Another popular, and more automated, way to reduce dimensionality is the perform Principal Component Analysis. While the process of calculating Eigenvectors and Principal Components requires a bit of mathematical background, singular value decomposition PCA is relatively simple to implement with scikit-learn (https://scikit-learn.org/stable/modules/generated/sklearn.decomposition.PCA.html).
Now that we’ve performed the feature engineering, we will be ready to start training our models. Model training is another topic on its own, and each respective model has its own weaknesses and strengths. In broad terms, if it is not immediately clear which model to choose, try a bunch out and see what works the best. Also, try to experiment a bit more with additional feature engineering that might improve a specific model’s performance. This includes finding new ways to deal with categorical data, creating additional bins, or simply getting rid of certain features.
In essence, feature engineering is a fun, investigative, and important part of supervised machine learning. Common implementations of feature generation include language processing, data combination, binning, imputation, and dimensionality reduction.

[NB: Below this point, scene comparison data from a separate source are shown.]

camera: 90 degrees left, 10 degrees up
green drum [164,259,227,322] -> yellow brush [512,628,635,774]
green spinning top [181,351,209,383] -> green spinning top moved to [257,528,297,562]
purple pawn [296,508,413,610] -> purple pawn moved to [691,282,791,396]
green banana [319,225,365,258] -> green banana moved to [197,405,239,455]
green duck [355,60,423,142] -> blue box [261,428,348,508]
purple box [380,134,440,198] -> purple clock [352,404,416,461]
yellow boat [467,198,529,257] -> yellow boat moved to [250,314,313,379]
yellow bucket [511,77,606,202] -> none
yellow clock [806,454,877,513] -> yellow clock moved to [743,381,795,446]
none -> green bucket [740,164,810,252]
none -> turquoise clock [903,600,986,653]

The creation of just a few features can improve a model’s predictability tremendously. For instance, a LightGBM gradient boosted decision tree model that I trained on the Titanic Data Set improved accuracy from roughly 75% to 78% (on the test set) even without any hyperparameter tuning by using some of the techniques discussed above. However, there are countless additional ways to conduct feature engineering. It is an iterative, investigative, ever-expanding process.